[Start of Attachment]

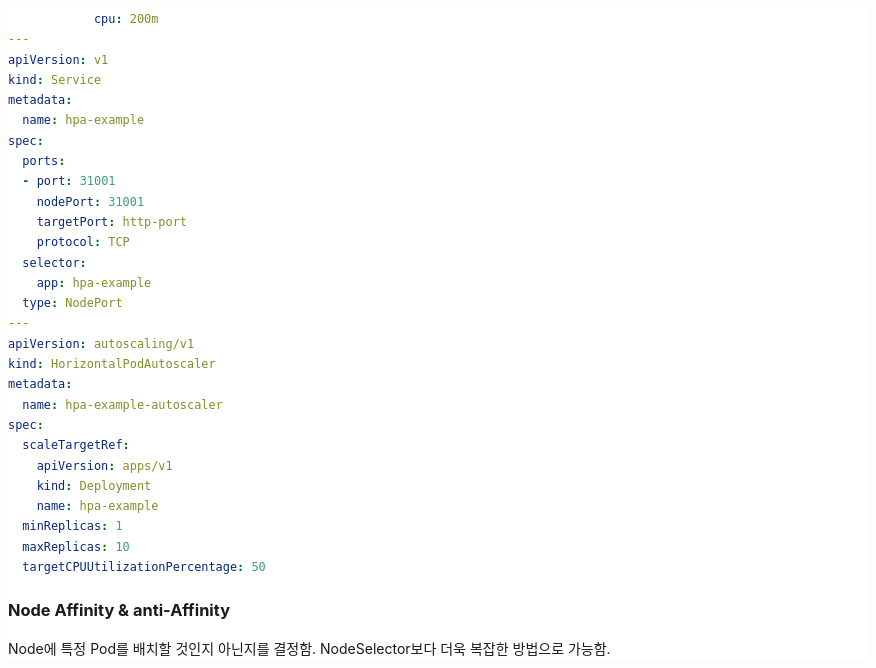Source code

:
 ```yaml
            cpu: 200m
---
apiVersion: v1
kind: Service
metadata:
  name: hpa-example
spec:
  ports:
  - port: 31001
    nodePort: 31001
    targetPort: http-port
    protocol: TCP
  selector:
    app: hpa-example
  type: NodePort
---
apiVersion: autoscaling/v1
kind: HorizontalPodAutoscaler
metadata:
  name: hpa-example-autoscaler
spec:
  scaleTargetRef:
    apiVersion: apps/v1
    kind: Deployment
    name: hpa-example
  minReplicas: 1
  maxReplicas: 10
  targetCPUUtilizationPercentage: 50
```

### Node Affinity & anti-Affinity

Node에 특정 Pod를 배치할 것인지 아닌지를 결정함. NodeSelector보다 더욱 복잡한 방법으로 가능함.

[End of Attachment]

- [Required action] Return each line of the data, keeping its wording exact and omitting pictures.

- [Expected output]
Source code

:
 ```yaml
            cpu: 200m
---
apiVersion: v1
kind: Service
metadata:
  name: hpa-example
spec:
  ports:
  - port: 31001
    nodePort: 31001
    targetPort: http-port
    protocol: TCP
  selector:
    app: hpa-example
  type: NodePort
---
apiVersion: autoscaling/v1
kind: HorizontalPodAutoscaler
metadata:
  name: hpa-example-autoscaler
spec:
  scaleTargetRef:
    apiVersion: apps/v1
    kind: Deployment
    name: hpa-example
  minReplicas: 1
  maxReplicas: 10
  targetCPUUtilizationPercentage: 50
```

### Node Affinity & anti-Affinity

Node에 특정 Pod를 배치할 것인지 아닌지를 결정함. NodeSelector보다 더욱 복잡한 방법으로 가능함.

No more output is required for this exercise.